- _WRITTEN TASK_:
Copy the lines below exactly, starting with the first and finishing with the one holding "be used for compiling Node.js native add-ons."; do not copy the pictures.

┏━━

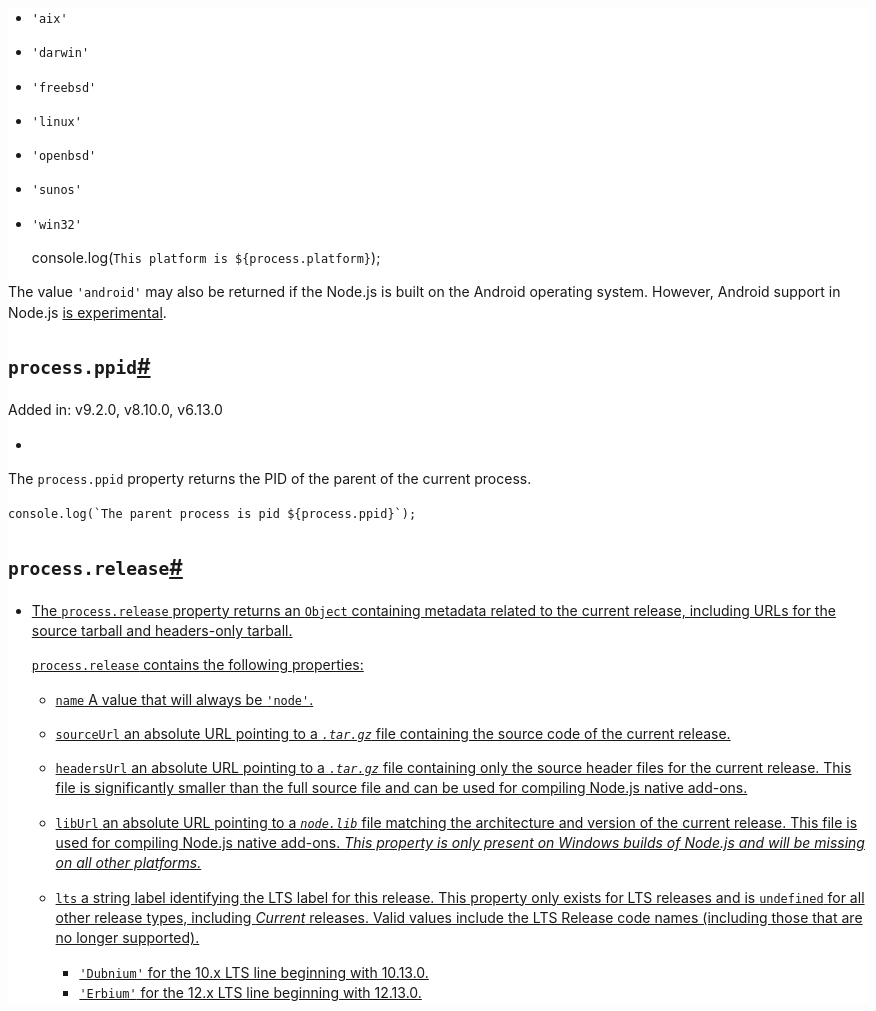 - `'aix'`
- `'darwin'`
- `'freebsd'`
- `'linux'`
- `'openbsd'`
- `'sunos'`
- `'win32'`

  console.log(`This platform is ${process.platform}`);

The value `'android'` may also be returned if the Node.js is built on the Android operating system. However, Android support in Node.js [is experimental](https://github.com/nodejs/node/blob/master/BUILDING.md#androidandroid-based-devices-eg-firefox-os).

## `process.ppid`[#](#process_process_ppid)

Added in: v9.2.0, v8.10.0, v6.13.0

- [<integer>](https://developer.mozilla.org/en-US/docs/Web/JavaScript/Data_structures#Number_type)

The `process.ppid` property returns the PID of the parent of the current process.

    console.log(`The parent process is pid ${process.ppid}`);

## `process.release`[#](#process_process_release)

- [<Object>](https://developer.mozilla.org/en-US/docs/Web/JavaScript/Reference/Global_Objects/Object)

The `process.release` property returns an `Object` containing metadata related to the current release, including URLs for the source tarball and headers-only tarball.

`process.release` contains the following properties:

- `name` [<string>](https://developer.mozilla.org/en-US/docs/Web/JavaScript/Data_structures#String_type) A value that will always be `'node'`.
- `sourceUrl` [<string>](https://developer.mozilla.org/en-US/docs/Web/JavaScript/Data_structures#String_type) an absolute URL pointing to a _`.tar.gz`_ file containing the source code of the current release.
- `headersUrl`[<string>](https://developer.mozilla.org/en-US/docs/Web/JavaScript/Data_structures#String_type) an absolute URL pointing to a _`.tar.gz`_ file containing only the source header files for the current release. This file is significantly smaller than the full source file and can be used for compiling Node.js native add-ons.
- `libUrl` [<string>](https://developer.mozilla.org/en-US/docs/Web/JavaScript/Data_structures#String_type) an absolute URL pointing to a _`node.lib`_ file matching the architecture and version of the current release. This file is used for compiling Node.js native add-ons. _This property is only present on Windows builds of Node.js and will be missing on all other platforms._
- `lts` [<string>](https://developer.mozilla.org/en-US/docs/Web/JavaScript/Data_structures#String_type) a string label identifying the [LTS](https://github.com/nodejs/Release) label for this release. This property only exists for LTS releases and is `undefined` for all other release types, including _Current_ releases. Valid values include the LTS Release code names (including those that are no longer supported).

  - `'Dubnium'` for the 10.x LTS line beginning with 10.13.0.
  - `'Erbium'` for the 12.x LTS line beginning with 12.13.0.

┗━━

- _TASK OUTPUT_:
 - `'aix'`
- `'darwin'`
- `'freebsd'`
- `'linux'`
- `'openbsd'`
- `'sunos'`
- `'win32'`

  console.log(`This platform is ${process.platform}`);

The value `'android'` may also be returned if the Node.js is built on the Android operating system. However, Android support in Node.js [is experimental](https://github.com/nodejs/node/blob/master/BUILDING.md#androidandroid-based-devices-eg-firefox-os).

## `process.ppid`[#](#process_process_ppid)

Added in: v9.2.0, v8.10.0, v6.13.0

- [<integer>](https://developer.mozilla.org/en-US/docs/Web/JavaScript/Data_structures#Number_type)

The `process.ppid` property returns the PID of the parent of the current process.

    console.log(`The parent process is pid ${process.ppid}`);

## `process.release`[#](#process_process_release)

- [<Object>](https://developer.mozilla.org/en-US/docs/Web/JavaScript/Reference/Global_Objects/Object)

The `process.release` property returns an `Object` containing metadata related to the current release, including URLs for the source tarball and headers-only tarball.

`process.release` contains the following properties:

- `name` [<string>](https://developer.mozilla.org/en-US/docs/Web/JavaScript/Data_structures#String_type) A value that will always be `'node'`.
- `sourceUrl` [<string>](https://developer.mozilla.org/en-US/docs/Web/JavaScript/Data_structures#String_type) an absolute URL pointing to a _`.tar.gz`_ file containing the source code of the current release.
- `headersUrl`[<string>](https://developer.mozilla.org/en-US/docs/Web/JavaScript/Data_structures#String_type) an absolute URL pointing to a _`.tar.gz`_ file containing only the source header files for the current release. This file is significantly smaller than the full source file and can be used for compiling Node.js native add-ons.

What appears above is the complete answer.